Quando completou a maioridade, ajudava nas contas de casa com o dinheiro que fazia catando papelão nas ruas. "Eu ia de madrugada porque tinha um pouco vergonha. Minha mãe ficava muito preocupada e sempre tentava ajudar procurando outra ocupação para mim. Até que um dia uma conhecida dela falou sobre uma vaga de lavador de pratos em um restaurante", conta.

Das louças, Tony passou a auxiliar na preparação dos pratos. Ganhou experiência e atuou em diversos restaurantes como ajudante de cozinha até se formar em gastronomia. Depois, passou um tempo fazendo entregas de bicicleta. "Eu queria unir o meu ofício com o que eu amo fazer, que é essa busca pela aventura. Eu gostava muito mesmo, porque eu adoro pedalar."

De volta às cozinhas paulistas, Tony trabalhou em um restaurante que abriu uma filial no centro do Rio de Janeiro, dando abertura para uma transferência. "Foi a oportunidade que eu enxerguei de viver aqui. Sempre que podia, eu vinha para o Rio nas folgas, e fazia a trilha da Gávea", lembra.

Tony sobe a trilha da Pedra da Gávea de duas a três vezes na semana, desde 2018. Como se não bastasse o trajeto pesado, com escaladas e rapel, o vendedor carrega nas costas cerca de 20 quilos de mercadoria entre sacolés, água e refrigerantes. Mas afirma que não faz nenhum treino ou preparo físico para isso.

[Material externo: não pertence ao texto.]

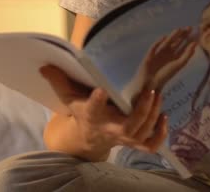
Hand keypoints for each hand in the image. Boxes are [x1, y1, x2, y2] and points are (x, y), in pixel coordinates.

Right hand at [40, 65, 167, 160]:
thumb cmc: (82, 112)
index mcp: (93, 116)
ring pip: (143, 133)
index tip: (101, 89)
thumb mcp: (69, 97)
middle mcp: (111, 129)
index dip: (96, 101)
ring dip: (153, 115)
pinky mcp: (135, 142)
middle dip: (142, 110)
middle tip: (149, 90)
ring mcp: (125, 139)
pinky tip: (165, 118)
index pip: (93, 110)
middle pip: (129, 127)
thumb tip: (45, 64)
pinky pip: (151, 145)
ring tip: (157, 95)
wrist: (89, 138)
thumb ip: (59, 81)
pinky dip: (160, 135)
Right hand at [137, 27, 197, 90]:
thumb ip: (187, 55)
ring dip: (173, 36)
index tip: (197, 33)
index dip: (190, 40)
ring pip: (167, 42)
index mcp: (176, 58)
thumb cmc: (166, 75)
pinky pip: (155, 46)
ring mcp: (160, 53)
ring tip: (179, 29)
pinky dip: (159, 42)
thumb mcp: (179, 64)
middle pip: (177, 42)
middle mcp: (169, 54)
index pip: (184, 46)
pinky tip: (164, 37)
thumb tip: (195, 43)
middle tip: (190, 28)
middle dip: (183, 35)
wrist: (151, 83)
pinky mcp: (150, 54)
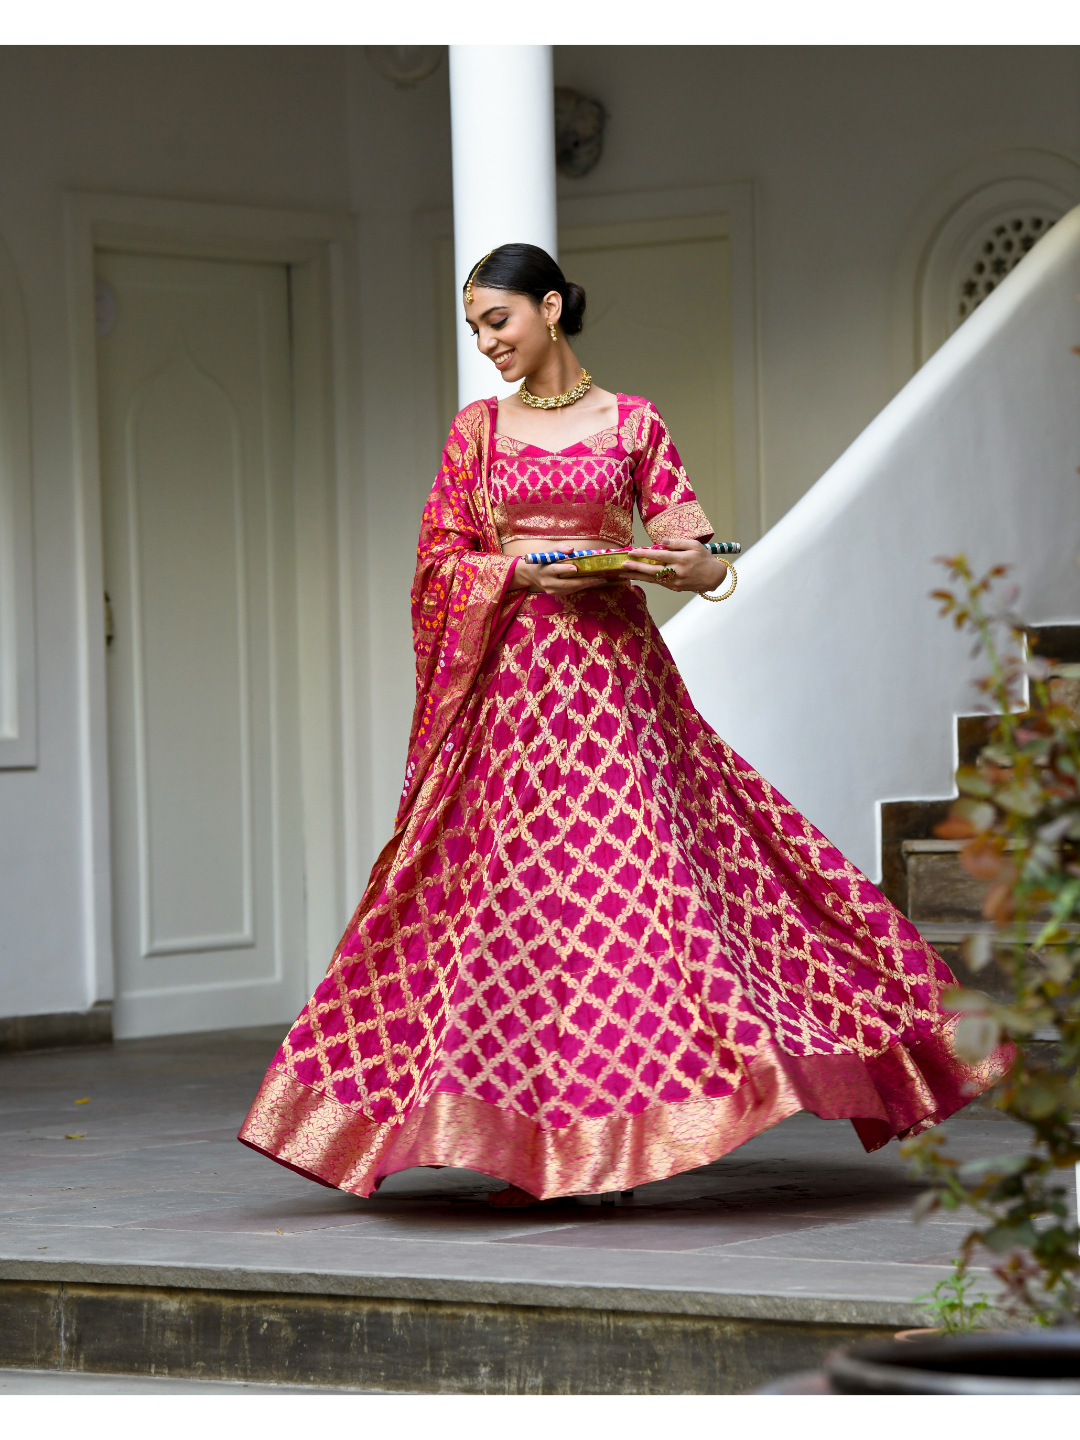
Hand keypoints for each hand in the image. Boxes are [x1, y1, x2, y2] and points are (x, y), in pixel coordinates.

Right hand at [509, 558, 625, 593]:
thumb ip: (559, 548)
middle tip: (599, 578)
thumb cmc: (542, 559)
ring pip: (570, 589)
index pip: (554, 569)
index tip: (576, 568)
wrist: (531, 573)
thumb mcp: (548, 550)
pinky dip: (581, 586)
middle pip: (566, 583)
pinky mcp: (556, 594)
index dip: (565, 569)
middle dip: (584, 581)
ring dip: (585, 585)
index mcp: (544, 569)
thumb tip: (572, 550)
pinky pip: (570, 591)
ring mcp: (551, 590)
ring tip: (599, 579)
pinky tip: (591, 582)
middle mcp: (547, 582)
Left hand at [620, 537, 727, 592]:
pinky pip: (658, 583)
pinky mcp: (674, 588)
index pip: (660, 556)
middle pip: (653, 570)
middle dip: (636, 568)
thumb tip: (662, 541)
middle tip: (623, 565)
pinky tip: (637, 577)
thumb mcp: (695, 545)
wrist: (714, 576)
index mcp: (681, 559)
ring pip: (653, 579)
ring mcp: (675, 582)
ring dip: (637, 576)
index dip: (645, 554)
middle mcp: (677, 572)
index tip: (632, 552)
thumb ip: (678, 542)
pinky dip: (646, 580)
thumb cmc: (704, 558)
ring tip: (623, 574)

"Eu era ciclista, sempre pedalei. Mas agora só faço a trilha. No início, eu levava uns dois dias para me recuperar. Hoje não sinto tanto, mas sei que deveria me alongar, fazer um fortalecimento, porém, acabo não fazendo. Só venho", diz o vendedor. Ele aproveita ao máximo os dias de sol para subir a montanha, já que a chuva inviabiliza a caminhada.

Tony faz a contagem das subidas à Pedra da Gávea em seu perfil no Instagram. Nas postagens, o vendedor e seu cooler de sacolés aparecem nas fotos nos pontos mais críticos da trilha e paisagens exuberantes. Muitos seguidores comentam elogiando os produtos do empreendedor e seu carisma.

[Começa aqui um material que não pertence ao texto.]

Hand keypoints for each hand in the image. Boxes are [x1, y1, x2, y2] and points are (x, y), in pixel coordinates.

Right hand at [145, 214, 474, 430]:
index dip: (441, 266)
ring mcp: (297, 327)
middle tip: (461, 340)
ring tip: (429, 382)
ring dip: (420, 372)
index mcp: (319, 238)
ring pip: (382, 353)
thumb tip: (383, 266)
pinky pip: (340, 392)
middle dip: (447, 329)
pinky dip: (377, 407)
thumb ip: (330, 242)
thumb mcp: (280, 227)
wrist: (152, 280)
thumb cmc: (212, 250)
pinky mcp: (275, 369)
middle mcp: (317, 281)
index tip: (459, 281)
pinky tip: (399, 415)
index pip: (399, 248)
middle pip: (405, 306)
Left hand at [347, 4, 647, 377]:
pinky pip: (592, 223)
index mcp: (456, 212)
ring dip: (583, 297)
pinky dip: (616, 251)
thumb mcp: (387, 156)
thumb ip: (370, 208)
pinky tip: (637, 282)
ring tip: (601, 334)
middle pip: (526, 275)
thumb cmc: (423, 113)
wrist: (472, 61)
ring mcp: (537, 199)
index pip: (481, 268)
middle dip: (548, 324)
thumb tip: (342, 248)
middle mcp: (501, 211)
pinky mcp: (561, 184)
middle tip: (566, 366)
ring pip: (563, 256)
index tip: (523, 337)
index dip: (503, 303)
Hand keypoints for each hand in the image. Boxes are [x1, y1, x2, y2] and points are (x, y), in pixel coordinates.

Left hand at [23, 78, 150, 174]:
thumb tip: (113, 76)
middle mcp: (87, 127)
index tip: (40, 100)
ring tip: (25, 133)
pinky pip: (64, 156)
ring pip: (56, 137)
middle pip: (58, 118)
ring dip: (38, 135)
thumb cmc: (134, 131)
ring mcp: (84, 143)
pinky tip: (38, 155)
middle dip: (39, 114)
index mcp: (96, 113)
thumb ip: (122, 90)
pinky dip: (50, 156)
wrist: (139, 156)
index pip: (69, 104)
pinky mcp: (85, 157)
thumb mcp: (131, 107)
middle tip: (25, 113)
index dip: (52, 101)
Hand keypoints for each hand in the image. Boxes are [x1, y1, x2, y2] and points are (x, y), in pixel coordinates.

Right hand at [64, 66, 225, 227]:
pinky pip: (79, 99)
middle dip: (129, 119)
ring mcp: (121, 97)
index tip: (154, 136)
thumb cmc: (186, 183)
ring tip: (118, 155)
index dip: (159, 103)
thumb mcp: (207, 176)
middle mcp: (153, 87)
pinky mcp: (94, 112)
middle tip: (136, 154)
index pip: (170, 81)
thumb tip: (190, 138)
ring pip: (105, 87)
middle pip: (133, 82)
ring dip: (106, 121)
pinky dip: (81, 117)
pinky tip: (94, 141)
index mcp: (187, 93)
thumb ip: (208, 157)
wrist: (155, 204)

"No início, eu tinha muita vergonha. As pessoas passavam por mim e eu ensaiava a venda, mas travava. Mas não demorou muito para passar a timidez", disse, enquanto oferecia em inglês seu sacolé a um trio de gringos: "Morning, ice cream?".

"Eu não falo outros idiomas, mas aqui a gente se vira. Eu decoro algumas palavras. Passei um mês treinando as direções em francês, hoje já consigo guiar quem pede ajuda."

O vendedor de sacolé auxilia os visitantes com dicas e orientações sobre a trilha e faz fotos para aqueles que pedem um registro. A cada intercorrência ele é acionado. Como quando o chamaram para resgatar um drone de um guia caiu numa área de difícil acesso, durante esta entrevista.

Tony também é conhecido conhecido como cuidador da floresta. De forma voluntária, recolhe todo lixo que encontra pela trilha em suas subidas, notifica os órgãos responsáveis e ajuda visitantes em caso de ocorrências na mata. Ele ainda auxilia grupos que levam cadeirantes até o topo.

"Quem conhece sabe o quanto ele agrega na montanha, fazendo limpeza de forma 100% voluntária. Ele ama a Pedra da Gávea assim como eu", afirma o montanhista Thiago Laranjeira.

Um escalador está subindo uma rocha íngreme em uma montanha. Ele usa um equipamento de escalada e carrega uma mochila nas costas. Ao fundo, há uma paisagem montanhosa com vegetação densa e várias camadas de montanhas ao longe, sob um céu claro.
Tony Curtição, como é conhecido o ambulante, faz escalada e rapel para chegar ao topo onde comercializa seus sacolés - Eduardo Anizelli/Folhapress

Além dos admiradores, o vendedor conquista uma legião de clientes que se dizem "salvos" pela oportunidade de se refrescar no fim da jornada na Gávea. "Ele já salvou porque eu subi só com uma garrafa de água. Além de repor, ainda tive esse geladinho aqui", disse o turista Diogo dos Santos, degustando o sacolé.

Tony faz o próprio produto. Prepara um estoque nos dias em que não sobe a trilha para encher os quatro coolers da mercadoria que carrega nas caminhadas.

A meta agora, diz ele, é juntar dinheiro para montar uma distribuidora de açaí, o sabor carro-chefe dos seus sacolés.

"Sei que não vou poder fazer isso aqui [subir a trilha] para sempre. Então, tenho que ter uma outra renda", afirma Tony, que mora de aluguel no morro do Banco, no Itanhangá, na zona oeste da capital fluminense, e trabalha para comprar uma casa própria no Rio.